* BEGIN *

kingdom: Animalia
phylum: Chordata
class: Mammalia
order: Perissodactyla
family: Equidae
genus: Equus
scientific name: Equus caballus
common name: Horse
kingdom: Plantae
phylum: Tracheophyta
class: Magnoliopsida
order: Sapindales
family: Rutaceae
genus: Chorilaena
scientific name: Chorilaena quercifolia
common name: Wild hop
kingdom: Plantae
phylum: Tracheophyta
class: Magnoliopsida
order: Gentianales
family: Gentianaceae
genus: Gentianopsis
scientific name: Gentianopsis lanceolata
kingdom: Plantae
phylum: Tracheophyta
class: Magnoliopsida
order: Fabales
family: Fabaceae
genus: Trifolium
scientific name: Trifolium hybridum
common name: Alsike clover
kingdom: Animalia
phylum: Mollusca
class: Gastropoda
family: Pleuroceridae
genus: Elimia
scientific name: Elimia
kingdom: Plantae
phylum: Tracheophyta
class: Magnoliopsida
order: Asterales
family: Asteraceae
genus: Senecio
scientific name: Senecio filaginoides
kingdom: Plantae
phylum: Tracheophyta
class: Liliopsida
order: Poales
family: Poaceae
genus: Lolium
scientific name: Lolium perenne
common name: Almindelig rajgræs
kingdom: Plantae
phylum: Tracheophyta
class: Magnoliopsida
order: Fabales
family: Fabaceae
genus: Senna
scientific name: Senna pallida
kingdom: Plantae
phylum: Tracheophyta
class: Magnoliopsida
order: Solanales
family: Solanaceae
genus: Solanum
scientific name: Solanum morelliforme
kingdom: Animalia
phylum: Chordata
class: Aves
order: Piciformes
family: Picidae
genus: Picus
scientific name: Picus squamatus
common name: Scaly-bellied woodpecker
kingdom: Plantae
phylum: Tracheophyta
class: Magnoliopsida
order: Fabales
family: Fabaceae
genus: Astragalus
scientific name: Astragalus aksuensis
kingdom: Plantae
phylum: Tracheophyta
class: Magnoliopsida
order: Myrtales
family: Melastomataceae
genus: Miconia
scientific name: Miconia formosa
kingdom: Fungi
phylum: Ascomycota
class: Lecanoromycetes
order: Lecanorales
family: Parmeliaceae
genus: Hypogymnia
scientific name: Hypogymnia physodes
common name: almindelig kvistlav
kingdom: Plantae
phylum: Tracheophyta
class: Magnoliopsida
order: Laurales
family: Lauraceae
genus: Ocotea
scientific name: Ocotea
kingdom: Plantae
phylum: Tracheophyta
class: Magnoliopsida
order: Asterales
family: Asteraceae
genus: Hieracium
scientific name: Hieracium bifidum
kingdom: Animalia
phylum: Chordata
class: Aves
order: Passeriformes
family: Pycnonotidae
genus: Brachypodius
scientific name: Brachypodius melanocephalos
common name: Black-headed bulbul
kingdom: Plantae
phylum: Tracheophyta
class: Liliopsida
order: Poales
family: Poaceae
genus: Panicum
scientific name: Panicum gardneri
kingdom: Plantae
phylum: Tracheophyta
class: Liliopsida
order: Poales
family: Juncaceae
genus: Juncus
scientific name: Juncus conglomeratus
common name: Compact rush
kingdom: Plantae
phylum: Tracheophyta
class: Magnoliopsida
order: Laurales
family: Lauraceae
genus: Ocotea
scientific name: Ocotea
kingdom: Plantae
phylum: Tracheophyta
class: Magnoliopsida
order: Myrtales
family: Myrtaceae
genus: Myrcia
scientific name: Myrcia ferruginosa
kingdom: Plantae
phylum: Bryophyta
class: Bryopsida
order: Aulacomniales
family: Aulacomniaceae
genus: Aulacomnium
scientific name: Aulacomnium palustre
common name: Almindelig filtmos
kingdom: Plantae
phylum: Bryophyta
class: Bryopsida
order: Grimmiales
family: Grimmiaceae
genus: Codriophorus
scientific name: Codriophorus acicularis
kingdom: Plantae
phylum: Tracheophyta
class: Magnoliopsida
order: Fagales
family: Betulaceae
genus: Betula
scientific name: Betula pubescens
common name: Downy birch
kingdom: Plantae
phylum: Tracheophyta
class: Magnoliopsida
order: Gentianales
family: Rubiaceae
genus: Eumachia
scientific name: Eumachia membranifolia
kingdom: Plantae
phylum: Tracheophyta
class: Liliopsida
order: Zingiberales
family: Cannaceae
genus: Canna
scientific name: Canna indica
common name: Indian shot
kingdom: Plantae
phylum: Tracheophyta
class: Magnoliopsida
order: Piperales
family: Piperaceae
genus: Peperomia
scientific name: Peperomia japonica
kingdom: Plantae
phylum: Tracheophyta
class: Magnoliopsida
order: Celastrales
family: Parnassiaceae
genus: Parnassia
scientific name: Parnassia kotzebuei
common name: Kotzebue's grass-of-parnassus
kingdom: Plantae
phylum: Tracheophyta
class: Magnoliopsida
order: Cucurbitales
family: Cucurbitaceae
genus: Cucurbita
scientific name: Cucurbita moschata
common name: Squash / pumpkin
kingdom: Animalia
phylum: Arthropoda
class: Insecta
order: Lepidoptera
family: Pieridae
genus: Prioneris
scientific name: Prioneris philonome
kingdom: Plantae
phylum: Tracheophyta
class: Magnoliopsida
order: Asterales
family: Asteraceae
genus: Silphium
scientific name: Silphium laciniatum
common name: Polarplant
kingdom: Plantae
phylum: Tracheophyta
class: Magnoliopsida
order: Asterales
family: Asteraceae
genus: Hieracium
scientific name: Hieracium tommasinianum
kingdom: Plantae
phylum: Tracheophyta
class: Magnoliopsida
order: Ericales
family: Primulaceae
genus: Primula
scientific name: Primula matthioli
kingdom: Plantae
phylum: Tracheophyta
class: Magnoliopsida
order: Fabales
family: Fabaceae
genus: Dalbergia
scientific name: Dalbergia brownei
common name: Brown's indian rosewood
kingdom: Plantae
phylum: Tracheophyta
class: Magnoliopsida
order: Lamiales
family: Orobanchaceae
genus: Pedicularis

* END *

What you have to do
Give all the lines of the items above as a Markdown table with two columns, Row and Line. Number each row in order and leave out blank lines.

Worked solution
| Row | Line |
|---|---|
| 1 | kingdom: Animalia |
| 2 | phylum: Chordata |
| 3 | class: Mammalia |
| 4 | order: Perissodactyla |
| 5 | family: Equidae |
| 6 | genus: Equus |
| 7 | scientific name: Equus caballus |
| 8 | common name: Horse |
| 9 | kingdom: Plantae |
| 10 | phylum: Tracheophyta |
| 11 | class: Magnoliopsida |
| 12 | order: Sapindales |
| 13 | family: Rutaceae |
| 14 | genus: Chorilaena |
| 15 | scientific name: Chorilaena quercifolia |
| 16 | common name: Wild hop |
| 17 | kingdom: Plantae |
| 18 | phylum: Tracheophyta |
| 19 | class: Magnoliopsida |
| 20 | order: Gentianales |
| 21 | family: Gentianaceae |
| 22 | genus: Gentianopsis |
| 23 | scientific name: Gentianopsis lanceolata |
| 24 | kingdom: Plantae |
| 25 | phylum: Tracheophyta |
| 26 | class: Magnoliopsida |
| 27 | order: Fabales |
| 28 | family: Fabaceae |
| 29 | genus: Trifolium |
| 30 | scientific name: Trifolium hybridum |
| 31 | common name: Alsike clover |
| 32 | kingdom: Animalia |
| 33 | phylum: Mollusca |
| 34 | class: Gastropoda |
| 35 | family: Pleuroceridae |
| 36 | genus: Elimia |
| 37 | scientific name: Elimia |
| 38 | kingdom: Plantae |
| 39 | phylum: Tracheophyta |
| 40 | class: Magnoliopsida |
| 41 | order: Asterales |
| 42 | family: Asteraceae |
| 43 | genus: Senecio |
| 44 | scientific name: Senecio filaginoides |
| 45 | kingdom: Plantae |
| 46 | phylum: Tracheophyta |
| 47 | class: Liliopsida |
| 48 | order: Poales |
| 49 | family: Poaceae |
| 50 | genus: Lolium |
| 51 | scientific name: Lolium perenne |
| 52 | common name: Almindelig rajgræs |
| 53 | kingdom: Plantae |
| 54 | phylum: Tracheophyta |
| 55 | class: Magnoliopsida |
| 56 | order: Fabales |
| 57 | family: Fabaceae |
| 58 | genus: Senna |
| 59 | scientific name: Senna pallida |
| 60 | kingdom: Plantae |
| 61 | phylum: Tracheophyta |
| 62 | class: Magnoliopsida |
| 63 | order: Solanales |
| 64 | family: Solanaceae |
| 65 | genus: Solanum |
| 66 | scientific name: Solanum morelliforme |
| 67 | kingdom: Animalia |
| 68 | phylum: Chordata |
| 69 | class: Aves |
| 70 | order: Piciformes |
| 71 | family: Picidae |
| 72 | genus: Picus |
| 73 | scientific name: Picus squamatus |
| 74 | common name: Scaly-bellied woodpecker |
| 75 | kingdom: Plantae |
| 76 | phylum: Tracheophyta |
| 77 | class: Magnoliopsida |
| 78 | order: Fabales |
| 79 | family: Fabaceae |
| 80 | genus: Astragalus |
| 81 | scientific name: Astragalus aksuensis |
| 82 | kingdom: Plantae |
| 83 | phylum: Tracheophyta |
| 84 | class: Magnoliopsida |
| 85 | order: Myrtales |
| 86 | family: Melastomataceae |
| 87 | genus: Miconia |
| 88 | scientific name: Miconia formosa |
| 89 | kingdom: Fungi |
| 90 | phylum: Ascomycota |
| 91 | class: Lecanoromycetes |
| 92 | order: Lecanorales |
| 93 | family: Parmeliaceae |
| 94 | genus: Hypogymnia |
| 95 | scientific name: Hypogymnia physodes |
| 96 | common name: almindelig kvistlav |
| 97 | kingdom: Plantae |
| 98 | phylum: Tracheophyta |
| 99 | class: Magnoliopsida |
| 100 | order: Laurales |
| 101 | family: Lauraceae |
| 102 | genus: Ocotea |
| 103 | scientific name: Ocotea |
| 104 | kingdom: Plantae |
| 105 | phylum: Tracheophyta |
| 106 | class: Magnoliopsida |
| 107 | order: Asterales |
| 108 | family: Asteraceae |
| 109 | genus: Hieracium |
| 110 | scientific name: Hieracium bifidum |
| 111 | kingdom: Animalia |
| 112 | phylum: Chordata |
| 113 | class: Aves |
| 114 | order: Passeriformes |
| 115 | family: Pycnonotidae |
| 116 | genus: Brachypodius |
| 117 | scientific name: Brachypodius melanocephalos |
| 118 | common name: Black-headed bulbul |
| 119 | kingdom: Plantae |
| 120 | phylum: Tracheophyta |
| 121 | class: Liliopsida |
| 122 | order: Poales |
| 123 | family: Poaceae |
| 124 | genus: Panicum |
| 125 | scientific name: Panicum gardneri |
| 126 | kingdom: Plantae |
| 127 | phylum: Tracheophyta |
| 128 | class: Liliopsida |
| 129 | order: Poales |
| 130 | family: Juncaceae |
| 131 | genus: Juncus |
| 132 | scientific name: Juncus conglomeratus |
| 133 | common name: Compact rush |
| 134 | kingdom: Plantae |
| 135 | phylum: Tracheophyta |
| 136 | class: Magnoliopsida |
| 137 | order: Laurales |
| 138 | family: Lauraceae |
| 139 | genus: Ocotea |
| 140 | scientific name: Ocotea |
| 141 | kingdom: Plantae |
| 142 | phylum: Tracheophyta |
| 143 | class: Magnoliopsida |
| 144 | order: Myrtales |
| 145 | family: Myrtaceae |
| 146 | genus: Myrcia |
| 147 | scientific name: Myrcia ferruginosa |
| 148 | kingdom: Plantae |
| 149 | phylum: Bryophyta |
| 150 | class: Bryopsida |
| 151 | order: Aulacomniales |
| 152 | family: Aulacomniaceae |
| 153 | genus: Aulacomnium |
| 154 | scientific name: Aulacomnium palustre |
| 155 | common name: Almindelig filtmos |
| 156 | kingdom: Plantae |
| 157 | phylum: Bryophyta |
| 158 | class: Bryopsida |
| 159 | order: Grimmiales |
| 160 | family: Grimmiaceae |
| 161 | genus: Codriophorus |
| 162 | scientific name: Codriophorus acicularis |
| 163 | kingdom: Plantae |
| 164 | phylum: Tracheophyta |
| 165 | class: Magnoliopsida |
| 166 | order: Fagales |
| 167 | family: Betulaceae |
| 168 | genus: Betula |
| 169 | scientific name: Betula pubescens |
| 170 | common name: Downy birch |
| 171 | kingdom: Plantae |
| 172 | phylum: Tracheophyta |
| 173 | class: Magnoliopsida |
| 174 | order: Gentianales |
| 175 | family: Rubiaceae |
| 176 | genus: Eumachia |
| 177 | scientific name: Eumachia membranifolia |
| 178 | kingdom: Plantae |
| 179 | phylum: Tracheophyta |
| 180 | class: Liliopsida |
| 181 | order: Zingiberales |
| 182 | family: Cannaceae |
| 183 | genus: Canna |
| 184 | scientific name: Canna indica |
| 185 | common name: Indian shot |
| 186 | kingdom: Plantae |
| 187 | phylum: Tracheophyta |
| 188 | class: Magnoliopsida |
| 189 | order: Piperales |
| 190 | family: Piperaceae |
| 191 | genus: Peperomia |
| 192 | scientific name: Peperomia japonica |
| 193 | kingdom: Plantae |
| 194 | phylum: Tracheophyta |
| 195 | class: Magnoliopsida |
| 196 | order: Celastrales |
| 197 | family: Parnassiaceae |
| 198 | genus: Parnassia |
| 199 | scientific name: Parnassia kotzebuei |
| 200 | common name: Kotzebue's grass-of-parnassus |
| 201 | kingdom: Plantae |
| 202 | phylum: Tracheophyta |
| 203 | class: Magnoliopsida |
| 204 | order: Cucurbitales |
| 205 | family: Cucurbitaceae |
| 206 | genus: Cucurbita |
| 207 | scientific name: Cucurbita moschata |
| 208 | common name: Squash / pumpkin |
| 209 | kingdom: Animalia |
| 210 | phylum: Arthropoda |
| 211 | class: Insecta |
| 212 | order: Lepidoptera |
| 213 | family: Pieridae |
| 214 | genus: Prioneris |
| 215 | scientific name: Prioneris philonome |
| 216 | kingdom: Plantae |
| 217 | phylum: Tracheophyta |
| 218 | class: Magnoliopsida |
| 219 | order: Asterales |
| 220 | family: Asteraceae |
| 221 | genus: Silphium |
| 222 | scientific name: Silphium laciniatum |
| 223 | common name: Polarplant |
| 224 | kingdom: Plantae |
| 225 | phylum: Tracheophyta |
| 226 | class: Magnoliopsida |
| 227 | order: Asterales |
| 228 | family: Asteraceae |
| 229 | genus: Hieracium |
| 230 | scientific name: Hieracium tommasinianum |
| 231 | kingdom: Plantae |
| 232 | phylum: Tracheophyta |
| 233 | class: Magnoliopsida |
| 234 | order: Ericales |
| 235 | family: Primulaceae |
| 236 | genus: Primula |
| 237 | scientific name: Primula matthioli |
| 238 | kingdom: Plantae |
| 239 | phylum: Tracheophyta |
| 240 | class: Magnoliopsida |
| 241 | order: Fabales |
| 242 | family: Fabaceae |
| 243 | genus: Dalbergia |
| 244 | scientific name: Dalbergia brownei |
| 245 | common name: Brown's indian rosewood |
| 246 | kingdom: Plantae |
| 247 | phylum: Tracheophyta |
| 248 | class: Magnoliopsida |
| 249 | order: Lamiales |
| 250 | family: Orobanchaceae |
| 251 | genus: Pedicularis |